* Start Text section *
What happens when we measure riches in terms of relationships, spirituality, and creativity?

Andy Couturier spent four years living in Japan, and in his new book, The Abundance of Less: Lessons in Simple Living from Rural Japan, he recounts stories of individuals who chose to leave behind their striving for more and created simple lives in the mountains.

S&H: Was there a common thread that led these people away from a life of consumer excess?

Andy Couturier: I chose a real variety of people—to show readers that you don’t have to have a certain personality in order to choose a richer life. But all around them, Japanese mainstream society is driven by money and status in ways that I think is hard for North Americans to even imagine. If you are a young person growing up there, it might seem that everyone else is giving up their entire lives to constant work and material accumulation. It can seem almost inevitable. The reasons why the people I wrote about took a different route range from something as simple as a desire to see what was outside of their own country (which led them to travel overland through Asia), to profound questions about the nature of life and death and why we humans are here, alive, at this time. Many of the people in the book were also profoundly inspired by the humble and often “bare” lives lived by Indian and Nepali people in the countryside. They saw how satisfied they were with so little, and they wanted to live in a similar way back in Japan.
* End Text section *
*Written request 1*
Rewrite the paragraph of the simple-living interview that begins "Andy Couturier: I chose a real variety of people" as a short bulleted list that keeps its main facts.
*Written request 2*
Carry on the interview about simple living in rural Japan from the point where it ends.
* Start Record excerpts *
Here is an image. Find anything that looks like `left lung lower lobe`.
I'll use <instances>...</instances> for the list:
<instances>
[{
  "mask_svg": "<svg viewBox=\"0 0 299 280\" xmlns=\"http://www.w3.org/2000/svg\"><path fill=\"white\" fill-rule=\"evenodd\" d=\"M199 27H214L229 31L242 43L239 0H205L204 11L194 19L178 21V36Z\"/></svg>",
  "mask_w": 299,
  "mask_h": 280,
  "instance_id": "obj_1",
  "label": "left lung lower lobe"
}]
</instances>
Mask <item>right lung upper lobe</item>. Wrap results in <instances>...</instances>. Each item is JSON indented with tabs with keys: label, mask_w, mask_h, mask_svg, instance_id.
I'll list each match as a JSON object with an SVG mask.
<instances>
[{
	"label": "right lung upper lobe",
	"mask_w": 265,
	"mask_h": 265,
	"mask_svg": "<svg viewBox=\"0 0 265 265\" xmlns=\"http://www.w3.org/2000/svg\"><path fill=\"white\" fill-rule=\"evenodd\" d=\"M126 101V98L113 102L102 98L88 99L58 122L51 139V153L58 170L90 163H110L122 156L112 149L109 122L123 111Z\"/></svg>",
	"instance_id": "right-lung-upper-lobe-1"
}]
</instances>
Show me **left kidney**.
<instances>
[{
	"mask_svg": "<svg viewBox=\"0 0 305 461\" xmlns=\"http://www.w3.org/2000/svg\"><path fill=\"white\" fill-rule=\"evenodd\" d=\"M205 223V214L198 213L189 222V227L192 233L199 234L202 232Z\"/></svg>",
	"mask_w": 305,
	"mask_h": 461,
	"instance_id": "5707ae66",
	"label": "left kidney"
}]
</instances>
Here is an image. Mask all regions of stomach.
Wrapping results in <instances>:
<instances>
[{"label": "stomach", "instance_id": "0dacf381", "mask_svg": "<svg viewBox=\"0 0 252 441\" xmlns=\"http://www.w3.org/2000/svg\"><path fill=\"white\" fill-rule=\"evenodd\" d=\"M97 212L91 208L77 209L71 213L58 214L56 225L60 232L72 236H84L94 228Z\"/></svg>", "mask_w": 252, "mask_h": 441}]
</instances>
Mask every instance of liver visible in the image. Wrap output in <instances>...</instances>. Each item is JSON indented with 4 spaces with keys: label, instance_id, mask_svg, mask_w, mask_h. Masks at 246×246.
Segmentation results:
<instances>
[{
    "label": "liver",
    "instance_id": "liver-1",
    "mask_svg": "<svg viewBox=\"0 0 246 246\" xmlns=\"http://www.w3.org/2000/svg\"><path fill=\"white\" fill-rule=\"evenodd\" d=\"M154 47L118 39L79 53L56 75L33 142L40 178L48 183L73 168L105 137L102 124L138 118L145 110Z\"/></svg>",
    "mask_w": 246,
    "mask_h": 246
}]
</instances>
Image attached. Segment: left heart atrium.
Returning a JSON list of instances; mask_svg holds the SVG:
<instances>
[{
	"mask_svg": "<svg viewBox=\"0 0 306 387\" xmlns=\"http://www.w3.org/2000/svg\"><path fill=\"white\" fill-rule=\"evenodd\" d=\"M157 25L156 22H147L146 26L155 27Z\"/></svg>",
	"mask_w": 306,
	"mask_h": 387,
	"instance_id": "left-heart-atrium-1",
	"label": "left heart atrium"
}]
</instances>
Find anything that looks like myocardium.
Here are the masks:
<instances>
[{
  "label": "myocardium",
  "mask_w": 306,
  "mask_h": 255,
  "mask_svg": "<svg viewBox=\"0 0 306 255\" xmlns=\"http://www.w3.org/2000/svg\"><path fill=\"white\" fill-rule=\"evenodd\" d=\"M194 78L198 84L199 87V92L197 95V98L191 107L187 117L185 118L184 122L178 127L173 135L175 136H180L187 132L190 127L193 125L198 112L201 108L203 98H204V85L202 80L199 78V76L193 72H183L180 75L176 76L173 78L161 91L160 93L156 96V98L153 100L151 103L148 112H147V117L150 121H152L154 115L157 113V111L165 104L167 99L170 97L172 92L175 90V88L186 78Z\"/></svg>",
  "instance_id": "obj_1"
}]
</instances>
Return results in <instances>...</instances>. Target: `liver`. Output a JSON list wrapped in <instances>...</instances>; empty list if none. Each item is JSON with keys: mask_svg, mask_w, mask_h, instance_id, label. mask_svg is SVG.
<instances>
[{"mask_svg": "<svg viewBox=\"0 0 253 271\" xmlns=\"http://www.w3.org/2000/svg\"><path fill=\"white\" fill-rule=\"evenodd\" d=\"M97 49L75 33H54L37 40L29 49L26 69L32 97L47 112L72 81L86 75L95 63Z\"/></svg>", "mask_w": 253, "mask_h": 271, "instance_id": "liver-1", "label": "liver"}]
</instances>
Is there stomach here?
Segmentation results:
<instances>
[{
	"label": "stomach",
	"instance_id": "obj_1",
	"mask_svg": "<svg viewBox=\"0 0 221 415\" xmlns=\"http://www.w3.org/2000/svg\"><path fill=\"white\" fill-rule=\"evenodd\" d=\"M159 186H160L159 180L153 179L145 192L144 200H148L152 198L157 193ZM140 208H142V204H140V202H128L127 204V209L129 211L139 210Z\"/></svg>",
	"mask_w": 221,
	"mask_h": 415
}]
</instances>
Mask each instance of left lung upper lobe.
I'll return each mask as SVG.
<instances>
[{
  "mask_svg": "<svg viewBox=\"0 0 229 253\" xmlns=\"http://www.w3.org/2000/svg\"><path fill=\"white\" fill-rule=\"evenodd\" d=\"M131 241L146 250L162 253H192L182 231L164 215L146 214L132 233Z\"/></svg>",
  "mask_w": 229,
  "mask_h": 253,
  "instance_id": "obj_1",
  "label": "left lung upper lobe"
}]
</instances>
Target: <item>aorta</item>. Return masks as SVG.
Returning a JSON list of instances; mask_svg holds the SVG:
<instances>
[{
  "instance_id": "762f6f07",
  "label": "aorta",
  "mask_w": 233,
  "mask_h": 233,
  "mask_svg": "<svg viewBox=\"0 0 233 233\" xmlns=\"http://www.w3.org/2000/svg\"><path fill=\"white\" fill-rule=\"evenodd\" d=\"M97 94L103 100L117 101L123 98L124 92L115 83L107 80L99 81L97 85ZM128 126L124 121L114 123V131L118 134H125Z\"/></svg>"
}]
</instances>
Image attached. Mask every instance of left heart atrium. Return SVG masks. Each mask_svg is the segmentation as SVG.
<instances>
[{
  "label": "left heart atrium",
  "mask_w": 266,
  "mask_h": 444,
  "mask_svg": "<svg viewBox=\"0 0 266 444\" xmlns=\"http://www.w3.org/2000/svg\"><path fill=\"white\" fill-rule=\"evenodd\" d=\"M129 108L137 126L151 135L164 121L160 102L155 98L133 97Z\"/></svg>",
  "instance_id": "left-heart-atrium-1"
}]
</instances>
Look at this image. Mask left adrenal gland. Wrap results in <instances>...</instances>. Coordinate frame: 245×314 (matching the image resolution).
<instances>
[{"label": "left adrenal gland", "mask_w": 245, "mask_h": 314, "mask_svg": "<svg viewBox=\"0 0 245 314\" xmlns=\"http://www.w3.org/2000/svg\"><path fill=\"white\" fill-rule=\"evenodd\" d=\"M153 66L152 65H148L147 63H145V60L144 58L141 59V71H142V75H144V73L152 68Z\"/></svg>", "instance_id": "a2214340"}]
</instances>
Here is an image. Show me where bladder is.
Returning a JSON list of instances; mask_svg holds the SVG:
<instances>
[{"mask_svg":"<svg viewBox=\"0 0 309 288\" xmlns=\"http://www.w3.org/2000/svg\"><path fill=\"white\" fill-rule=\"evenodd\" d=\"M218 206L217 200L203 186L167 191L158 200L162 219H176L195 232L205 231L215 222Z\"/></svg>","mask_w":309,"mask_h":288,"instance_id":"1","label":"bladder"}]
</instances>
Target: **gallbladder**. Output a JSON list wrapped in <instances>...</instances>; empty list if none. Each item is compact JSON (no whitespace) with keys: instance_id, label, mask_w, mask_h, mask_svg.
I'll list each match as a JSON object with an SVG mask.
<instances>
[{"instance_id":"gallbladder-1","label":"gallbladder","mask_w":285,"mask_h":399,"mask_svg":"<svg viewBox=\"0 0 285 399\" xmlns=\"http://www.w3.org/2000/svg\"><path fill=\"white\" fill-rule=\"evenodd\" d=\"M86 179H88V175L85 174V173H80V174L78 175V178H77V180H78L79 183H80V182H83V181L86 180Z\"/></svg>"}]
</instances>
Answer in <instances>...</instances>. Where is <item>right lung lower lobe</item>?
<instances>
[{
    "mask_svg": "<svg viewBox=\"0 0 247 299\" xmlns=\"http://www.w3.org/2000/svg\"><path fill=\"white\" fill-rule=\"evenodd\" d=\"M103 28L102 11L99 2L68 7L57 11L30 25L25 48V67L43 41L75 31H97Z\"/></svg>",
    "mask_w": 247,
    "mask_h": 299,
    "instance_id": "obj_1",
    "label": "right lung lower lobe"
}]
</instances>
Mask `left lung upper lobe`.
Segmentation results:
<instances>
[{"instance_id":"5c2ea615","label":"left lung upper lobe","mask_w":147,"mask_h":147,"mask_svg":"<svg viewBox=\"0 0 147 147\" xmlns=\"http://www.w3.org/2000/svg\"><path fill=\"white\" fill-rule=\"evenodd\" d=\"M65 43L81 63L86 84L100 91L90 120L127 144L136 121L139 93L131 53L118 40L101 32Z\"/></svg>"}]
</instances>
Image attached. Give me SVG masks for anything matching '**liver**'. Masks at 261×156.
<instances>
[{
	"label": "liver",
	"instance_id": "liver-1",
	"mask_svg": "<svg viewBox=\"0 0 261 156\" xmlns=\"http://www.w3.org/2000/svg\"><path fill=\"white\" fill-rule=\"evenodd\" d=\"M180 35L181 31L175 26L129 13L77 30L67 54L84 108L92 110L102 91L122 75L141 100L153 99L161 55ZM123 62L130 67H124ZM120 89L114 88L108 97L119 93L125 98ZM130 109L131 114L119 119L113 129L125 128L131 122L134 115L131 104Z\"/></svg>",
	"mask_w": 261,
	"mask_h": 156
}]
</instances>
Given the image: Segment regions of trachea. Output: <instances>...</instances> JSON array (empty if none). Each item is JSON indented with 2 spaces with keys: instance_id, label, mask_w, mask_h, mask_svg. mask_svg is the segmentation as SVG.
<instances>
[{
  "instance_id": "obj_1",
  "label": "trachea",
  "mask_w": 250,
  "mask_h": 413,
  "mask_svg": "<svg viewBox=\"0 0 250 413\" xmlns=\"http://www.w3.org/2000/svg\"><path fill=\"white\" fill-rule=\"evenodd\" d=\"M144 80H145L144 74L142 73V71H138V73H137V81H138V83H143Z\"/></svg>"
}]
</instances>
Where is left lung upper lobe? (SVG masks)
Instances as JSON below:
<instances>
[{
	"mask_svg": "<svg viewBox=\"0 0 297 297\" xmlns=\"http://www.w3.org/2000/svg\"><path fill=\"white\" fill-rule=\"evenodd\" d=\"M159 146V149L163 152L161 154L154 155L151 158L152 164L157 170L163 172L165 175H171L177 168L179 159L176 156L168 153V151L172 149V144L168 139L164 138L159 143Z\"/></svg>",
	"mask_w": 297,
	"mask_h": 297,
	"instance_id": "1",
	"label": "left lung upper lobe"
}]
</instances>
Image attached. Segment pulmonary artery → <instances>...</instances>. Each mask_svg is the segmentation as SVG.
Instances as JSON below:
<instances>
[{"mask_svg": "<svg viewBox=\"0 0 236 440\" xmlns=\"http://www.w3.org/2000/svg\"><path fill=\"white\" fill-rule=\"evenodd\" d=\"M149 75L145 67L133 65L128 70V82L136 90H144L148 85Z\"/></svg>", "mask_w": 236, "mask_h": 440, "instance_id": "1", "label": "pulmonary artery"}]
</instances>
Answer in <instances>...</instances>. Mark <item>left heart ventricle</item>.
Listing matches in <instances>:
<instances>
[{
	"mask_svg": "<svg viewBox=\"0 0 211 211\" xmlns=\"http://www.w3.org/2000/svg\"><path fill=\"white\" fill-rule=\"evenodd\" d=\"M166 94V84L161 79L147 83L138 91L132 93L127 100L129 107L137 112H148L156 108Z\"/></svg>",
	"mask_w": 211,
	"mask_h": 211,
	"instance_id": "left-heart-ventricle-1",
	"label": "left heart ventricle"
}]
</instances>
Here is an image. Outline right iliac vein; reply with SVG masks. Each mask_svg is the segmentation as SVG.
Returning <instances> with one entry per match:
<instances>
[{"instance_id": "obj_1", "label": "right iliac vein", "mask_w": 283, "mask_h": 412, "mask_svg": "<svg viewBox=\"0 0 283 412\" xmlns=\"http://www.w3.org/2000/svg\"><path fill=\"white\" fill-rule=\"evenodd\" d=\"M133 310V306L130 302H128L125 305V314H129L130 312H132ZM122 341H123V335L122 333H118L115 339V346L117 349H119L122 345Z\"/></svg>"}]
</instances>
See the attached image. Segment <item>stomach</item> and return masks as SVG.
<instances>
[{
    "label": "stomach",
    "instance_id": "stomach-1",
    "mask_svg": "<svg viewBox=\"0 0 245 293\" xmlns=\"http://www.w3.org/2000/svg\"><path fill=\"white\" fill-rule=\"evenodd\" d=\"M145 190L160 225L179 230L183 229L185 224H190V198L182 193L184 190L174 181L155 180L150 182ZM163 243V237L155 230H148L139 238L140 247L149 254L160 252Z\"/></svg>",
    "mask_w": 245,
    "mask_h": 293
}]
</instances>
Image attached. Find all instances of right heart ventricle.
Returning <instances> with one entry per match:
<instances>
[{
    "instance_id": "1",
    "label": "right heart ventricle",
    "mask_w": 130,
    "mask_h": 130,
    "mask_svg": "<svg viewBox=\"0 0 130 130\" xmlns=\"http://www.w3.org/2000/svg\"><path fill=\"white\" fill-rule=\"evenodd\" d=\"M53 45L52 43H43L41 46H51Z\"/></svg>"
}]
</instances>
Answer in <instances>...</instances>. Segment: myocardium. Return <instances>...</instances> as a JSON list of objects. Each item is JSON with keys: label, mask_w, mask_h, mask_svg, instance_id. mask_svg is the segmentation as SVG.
* End Record excerpts *
*Output 1*
- Couturier chose a wide variety of people to show that a richer life doesn't require a particular personality.
- Mainstream Japanese society is driven by money and status to a degree he thinks North Americans can hardly imagine.
- To a young person there, it can seem that everyone gives their whole life to constant work and material accumulation, and that this is almost inevitable.
- The people in the book took a different path for reasons ranging from a wish to see beyond their own country, which led to overland travel through Asia, to deep questions about life, death and why humans are here.
- Many were inspired by the humble, often "bare" lives of rural people in India and Nepal, who were satisfied with so little, and wanted to live the same way back in Japan.

*Output 2*
Was this shift made out of necessity, such as job loss, or was it a conscious choice?

I wanted to highlight how each of them made an intentional, conscious choice to live richer, fuller lives—to point out that each of us can make changes, starting now, to have more time for what we truly feel is important, and not get caught up in automatic behaviors, or consumerism. One person I interviewed early on in the process almost died from overwork (something that happens in Japan), but the ones who made it into the book all made the choice to live simply as a conscious decision.

Were there any health consequences of the lifestyle changes they made?

The people I wrote about were among the most relaxed and peaceful people I met. One man at 28 years old quit a job he had working as an engineer in a petroleum refinery and went on to work in publishing and as a children’s book artist, and I would imagine that extended his life significantly. Also, there is no denying that growing your own food, working outside, touching the earth every day, and eating fresh vegetables hours after they are harvested will fill you with a sense of energy and connection, whether you call that “qi” or “shakti” or simply life-force. That is above and beyond the health benefits of avoiding the life of constant wage or salaried labor, long commutes, and the stresses of a hierarchical office environment.

Where did these people end up finding the “richness” in their lives?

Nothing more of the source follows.